World Economic Forum: Trust in 2030

Distraction

I’m re-reading Distraction by Bruce Sterling. Published in 1998, it is/was frighteningly prescient.  Here are a few of my favorite excerpts (does that first one remind you of anyone?).

“He’s like a not very bright child who can be deceived and managed, but not reasoned with.”

“The American national character realty wasn’t suited for global police duties. It never had been. Tidy and meticulous people such as the Swiss and Swedes were the types who made good cops. America was far better suited to be the World’s Movie Star. The world’s tequila-addled pro-league bowler. The world’s acerbic, bipolar stand-up comedian. Anything but a somber and tedious nation of socially responsible centurions.”

“It always offended him to hear his fellow Americans discussing the vagaries of “white people.” There was simply no such thing as “white people. That stereotype was an artificial construct, like the ridiculous term “Hispanic.” In all the rest of the world, a Peruvian was a Peruvian and a Brazilian was a Brazilian— it was only in America that people somehow became this multilingual, multinational entity called a “Hispanic.”

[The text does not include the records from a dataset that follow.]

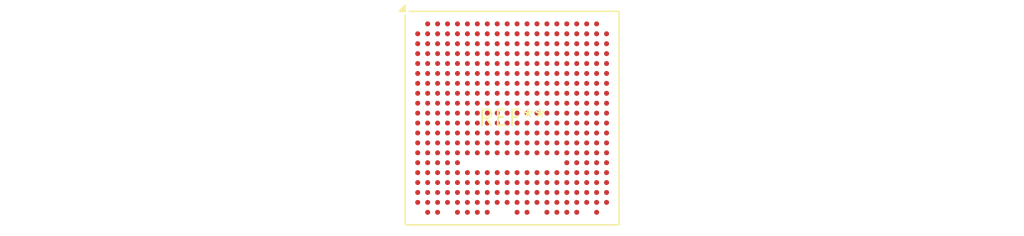
<source format=kicad_pcb>
(kicad_pcb (version 20240108) (generator pcbnew)

  (general
    (thickness 1.6)
  )

  (paper "A4")
  (layers
    (0 "F.Cu" signal)
    (31 "B.Cu" signal)
    (32 "B.Adhes" user "B.Adhesive")
    (33 "F.Adhes" user "F.Adhesive")
    (34 "B.Paste" user)
    (35 "F.Paste" user)
    (36 "B.SilkS" user "B.Silkscreen")
    (37 "F.SilkS" user "F.Silkscreen")
    (38 "B.Mask" user)
    (39 "F.Mask" user)
    (40 "Dwgs.User" user "User.Drawings")
    (41 "Cmts.User" user "User.Comments")
    (42 "Eco1.User" user "User.Eco1")
    (43 "Eco2.User" user "User.Eco2")
    (44 "Edge.Cuts" user)
    (45 "Margin" user)
    (46 "B.CrtYd" user "B.Courtyard")
    (47 "F.CrtYd" user "F.Courtyard")
    (48 "B.Fab" user)
    (49 "F.Fab" user)
    (50 "User.1" user)
    (51 "User.2" user)
    (52 "User.3" user)
    (53 "User.4" user)
    (54 "User.5" user)
    (55 "User.6" user)
    (56 "User.7" user)
    (57 "User.8" user)
    (58 "User.9" user)
  )

  (setup
    (pad_to_mask_clearance 0)
    (pcbplotparams
      (layerselection 0x00010fc_ffffffff)
      (plot_on_all_layers_selection 0x0000000_00000000)
      (disableapertmacros false)
      (usegerberextensions false)
      (usegerberattributes false)
      (usegerberadvancedattributes false)
      (creategerberjobfile false)
      (dashed_line_dash_ratio 12.000000)
      (dashed_line_gap_ratio 3.000000)
      (svgprecision 4)
      (plotframeref false)
      (viasonmask false)
      (mode 1)
      (useauxorigin false)
      (hpglpennumber 1)
      (hpglpenspeed 20)
      (hpglpendiameter 15.000000)
      (dxfpolygonmode false)
      (dxfimperialunits false)
      (dxfusepcbnewfont false)
      (psnegative false)
      (psa4output false)
      (plotreference false)
      (plotvalue false)
      (plotinvisibletext false)
      (sketchpadsonfab false)
      (subtractmaskfromsilk false)
      (outputformat 1)
      (mirror false)
      (drillshape 1)
      (scaleselection 1)
      (outputdirectory "")
    )
  )

  (net 0 "")

  (footprint "Lattice_caBGA-381_17.0x17.0mm_Layout20x20_P0.8mm_Ball0.4mm_Pad0.4mm_NSMD" (layer "F.Cu") (at 0 0))

)

</source>
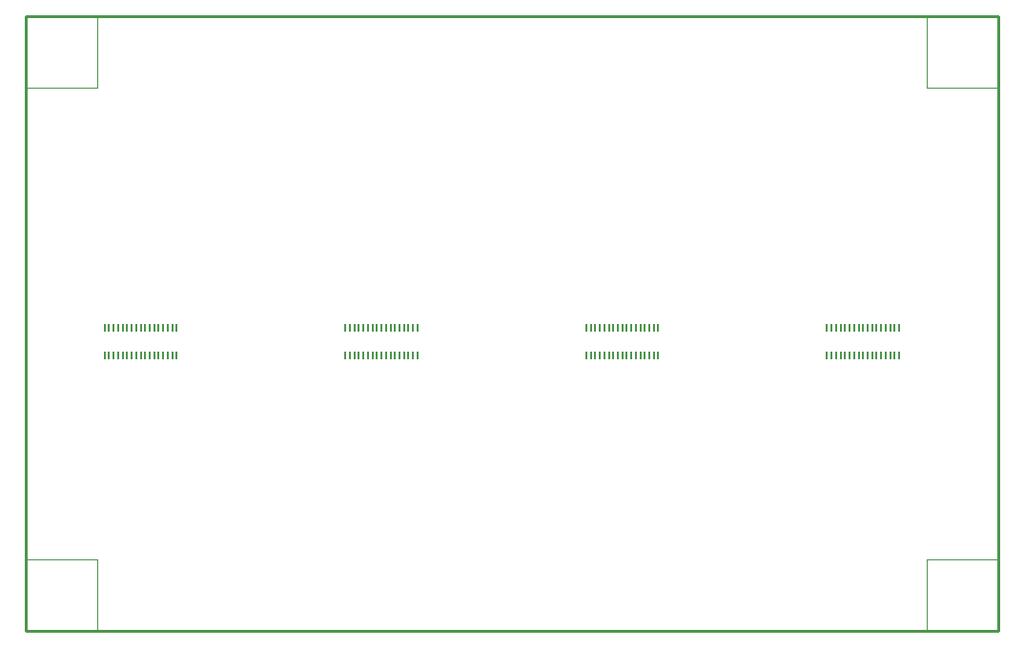
<source format=gbp>
G04 Layer_Color=128*
%FSLAX43Y43*%
%MOMM*%
G71*
G01*
G75*
%ADD19C,0.100*%
%ADD20C,0.254*%
%ADD31R,0.230X0.700*%
D19*
X80010Y48260D02*
X86360D01*
X80010D02*
Y54610D01*
Y0D02*
Y6350D01*
X86360D01*
X0Y48260D02*
X6350D01*
Y54610D01*
Y0D02*
Y6350D01*
X0D02*
X6350D01*
D20*
X0Y54610D02*
X86360D01*
Y0D02*
Y54610D01*
X0Y0D02*
X86360D01*
X0D02*
Y54610D01*
D31*
X34383Y26975D02*
D03*
X34783D02*
D03*
X33983D02*
D03*
X33583D02*
D03*
X31983D02*
D03*
X32383D02*
D03*
X33183D02*
D03*
X32783D02*
D03*
X29583D02*
D03*
X29983D02*
D03*
X29183D02*
D03*
X28783D02*
D03*
X30383D02*
D03*
X30783D02*
D03*
X31583D02*
D03*
X31183D02*
D03*
X28383D02*
D03*
Y24475D02*
D03*
X31183D02*
D03*
X31583D02*
D03*
X30783D02*
D03*
X30383D02*
D03*
X28783D02*
D03*
X29183D02*
D03*
X29983D02*
D03*
X29583D02*
D03*
X32783D02*
D03*
X33183D02*
D03*
X32383D02*
D03*
X31983D02*
D03*
X33583D02*
D03*
X33983D02*
D03*
X34783D02*
D03*
X34383D02*
D03*
X77150Y26975D02*
D03*
X77550D02*
D03*
X76750D02*
D03*
X76350D02*
D03*
X74750D02*
D03*
X75150D02*
D03*
X75950D02*
D03*
X75550D02*
D03*
X72350D02*
D03*
X72750D02*
D03*
X71950D02*
D03*
X71550D02*
D03*
X73150D02*
D03*
X73550D02*
D03*
X74350D02*
D03*
X73950D02*
D03*
X71150D02*
D03*
Y24475D02*
D03*
X73950D02*
D03*
X74350D02*
D03*
X73550D02*
D03*
X73150D02*
D03*
X71550D02*
D03*
X71950D02*
D03*
X72750D02*
D03*
X72350D02*
D03*
X75550D02*
D03*
X75950D02*
D03*
X75150D02*
D03*
X74750D02*
D03*
X76350D02*
D03*
X76750D02*
D03*
X77550D02*
D03*
X77150D02*
D03*
X13000Y26975D02*
D03*
X13400D02*
D03*
X12600D02*
D03*
X12200D02*
D03*
X10600D02*
D03*
X11000D02*
D03*
X11800D02*
D03*
X11400D02*
D03*
X8200D02*
D03*
X8600D02*
D03*
X7800D02*
D03*
X7400D02*
D03*
X9000D02*
D03*
X9400D02*
D03*
X10200D02*
D03*
X9800D02*
D03*
X7000D02*
D03*
Y24475D02*
D03*
X9800D02*
D03*
X10200D02*
D03*
X9400D02*
D03*
X9000D02*
D03*
X7400D02*
D03*
X7800D02*
D03*
X8600D02*
D03*
X8200D02*
D03*
X11400D02*
D03*
X11800D02*
D03*
X11000D02*
D03*
X10600D02*
D03*
X12200D02*
D03*
X12600D02*
D03*
X13400D02*
D03*
X13000D02*
D03*
X55767Y26975D02*
D03*
X56167D02*
D03*
X55367D02*
D03*
X54967D02*
D03*
X53367D02*
D03*
X53767D02*
D03*
X54567D02*
D03*
X54167D02*
D03*
X50967D02*
D03*
X51367D02*
D03*
X50567D02*
D03*
X50167D02*
D03*
X51767D02*
D03*
X52167D02*
D03*
X52967D02*
D03*
X52567D02*
D03*
X49767D02*
D03*
Y24475D02*
D03*
X52567D02*
D03*
X52967D02*
D03*
X52167D02*
D03*
X51767D02*
D03*
X50167D02*
D03*
X50567D02*
D03*
X51367D02*
D03*
X50967D02*
D03*
X54167D02*
D03*
X54567D02*
D03*
X53767D02*
D03*
X53367D02*
D03*
X54967D02*
D03*
X55367D02*
D03*
X56167D02*
D03*
X55767D02*
D03*
M02*

</source>
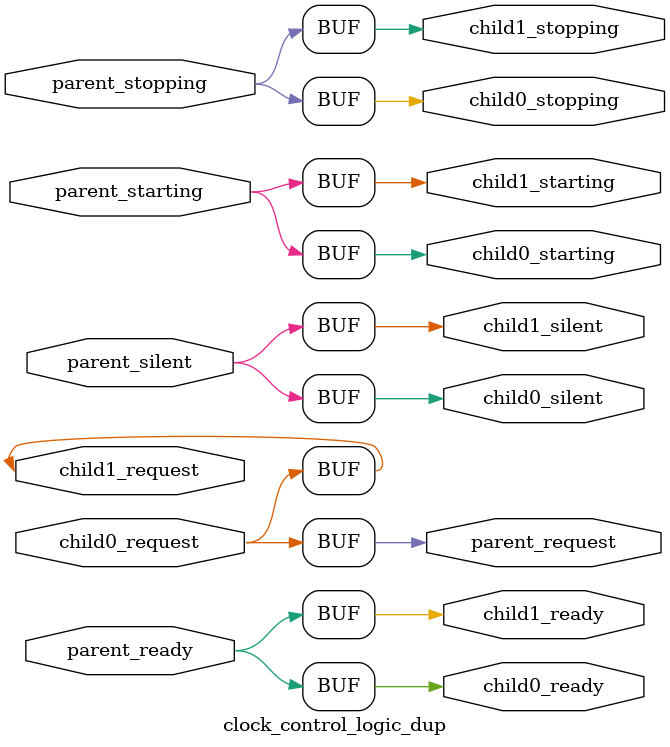
<source format=sv>
module clock_control_logic_dup(
	output wire parent_request,
	input  wire parent_ready,
	input  wire parent_silent,
	input  wire parent_starting,
	input  wire parent_stopping,

	input  wire child0_request,
	output wire child0_ready,
	output wire child0_silent,
	output wire child0_starting,
	output wire child0_stopping,

	input  wire child1_request,
	output wire child1_ready,
	output wire child1_silent,
	output wire child1_starting,
	output wire child1_stopping
);

assign parent_request = child0_request | child1_request;

assign child0_request	= parent_request;
assign child0_ready	= parent_ready;
assign child0_silent	= parent_silent;
assign child0_starting	= parent_starting;
assign child0_stopping	= parent_stopping;

assign child1_request	= parent_request;
assign child1_ready	= parent_ready;
assign child1_silent	= parent_silent;
assign child1_starting	= parent_starting;
assign child1_stopping	= parent_stopping;

endmodule


</source>
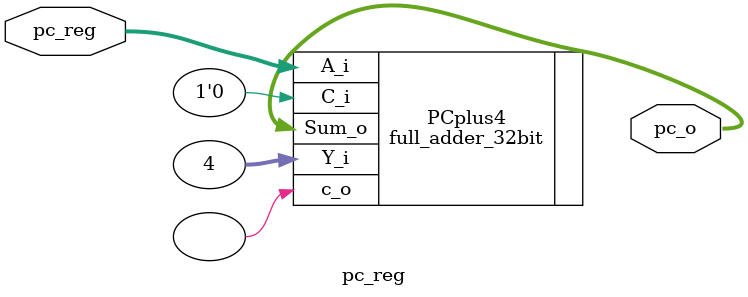
<source format=sv>
module pc_reg (
  input  wire  [31:0]  pc_reg,
  output reg   [31:0]  pc_o
);
  full_adder_32bit PCplus4 (
    .A_i(pc_reg),
    .Y_i(32'd4),
    .C_i(1'b0),
    .Sum_o(pc_o),
    .c_o()
  );

endmodule

</source>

“Political reality in modern America was the stark fact that electronic networks had eaten the guts out of the old order, while never finding any native order of their own. The horrific speed of digital communication, the consonant flattening of hierarchies, the rise of net-based civil society, and the decline of the industrial base had simply been too much for the American government to cope with and successfully legitimize.”

“Knowledge is inherently precious even if you can’t sell it. Even if you can’t use it. Knowledge is an absolute good. The search for truth is vital. It’s central to civilization. You need knowledge even when your economy and government are absolutely shot to hell.”